Tapi, “Frankenweenie” tak hanya merujuk pada film-film buatan Burton saja. Film yang punya aura nostalgia yang kuat ini juga memasukkan elemen-elemen cerita dari berbagai film horor seperti “Horror of Dracula” (1958), “The Mummy” (1932), “Daikaijû Gamera” (1965), “The Bride of Frankenstein” (1935), “Gremlins” (1984), dan tak lupa, “Frankenstein” (1931) dan kincir angin yang berdiri anggun di atas perbukitan kota New Holland.Cuplikan adegan "Frankenweenie" (Dok. Disney)

4. 3D yang apik
Beberapa orang mungkin tidak tertarik dengan “Frankenweenie” karena film hitam putih. Tapi, keputusan Burton untuk kembali ke warna monokrom sama sekali tidak mengurangi kualitas visual. “Frankenweenie” sendiri merupakan sebuah film animasi stop-motion dengan efek 3D yang sangat baik. Tanpa harus jor-joran menampilkan 3D sebagai efek tambahan dalam kisahnya, “Frankenweenie” tetap dapat secara efektif menggunakan format ini untuk memberikan kedalaman visual yang menekankan setiap bentuk, gradasi warna, dan bayangan dalam filmnya.

5. Cerita yang menyentuh
Tanpa sebuah kisah yang kuat di pusatnya, “Frankenweenie” hanya akan menjadi sebuah film kosong yang tak berkesan. Untungnya, di tangan John August, cerita “Frankenweenie” yang dahulu dibuat oleh Burton dapat kembali tampil sebagai kisah yang memikat meski kini memiliki durasi tiga kali lebih panjang.

Kerjasama antara Burton dan August membuat “Frankwnweenie” sanggup mengangkat topik yang begitu kelam sebagai cerita yang bisa dinikmati oleh penonton segala usia. Meski tidak semua bagian film ini selaras dengan pesan yang sudah terbangun di sepanjang film, namun hal itu tidak merusak kenikmatan menonton filmnya secara keseluruhan.

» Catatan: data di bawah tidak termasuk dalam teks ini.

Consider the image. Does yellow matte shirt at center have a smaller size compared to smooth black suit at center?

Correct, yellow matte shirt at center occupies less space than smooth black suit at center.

Kisah pesahabatan antara Victor dan Sparky membuat kisah dalam “Frankenweenie” begitu berwarna. Walaupun bercerita tentang kematian, “Frankenweenie” berhasil tampil sebagai sebuah film yang begitu hidup dan mengharukan.

Banyak film sudah mengajarkan bahwa kematian merupakan sesuatu yang sudah final, dan kemampuan untuk menerima rasa kehilangan yang begitu besar lebih baik daripada memupuk keinginan untuk membangkitkan sesuatu yang sudah tidak bernyawa. Para orang tua sudah belajar tentang pesan ini melalui “Frankenstein” dari Mary Shelley, dan anak-anak kini mungkin dapat belajar untuk menerima pesan yang sama dari “Frankenweenie” milik Tim Burton.

Bila masih tak yakin dengan “Frankenweenie”, bacalah ulasan dari kritikus film yang Anda percayai. Kalau Anda merupakan penggemar film horor klasik, film ini sangat asyik untuk disaksikan. Apalagi, karena “Frankenweenie” cocok untuk penonton yang masih kecil, Anda juga dapat berbagi pengalaman menyaksikan film ini dengan anak Anda.

Yang perlu diingat, karena “Frankenweenie” merupakan film hitam putih, anak-anak mungkin tak akan menganggapnya terlalu menarik. Tetapi, bila Anda masih ingin menontonnya, cobalah menyaksikan “Frankenweenie” dalam format 3D. Jangan lupa, selalu siapkan diri dan sesuaikan harapan agar tak kecewa saat ke bioskop nanti. Selamat menonton!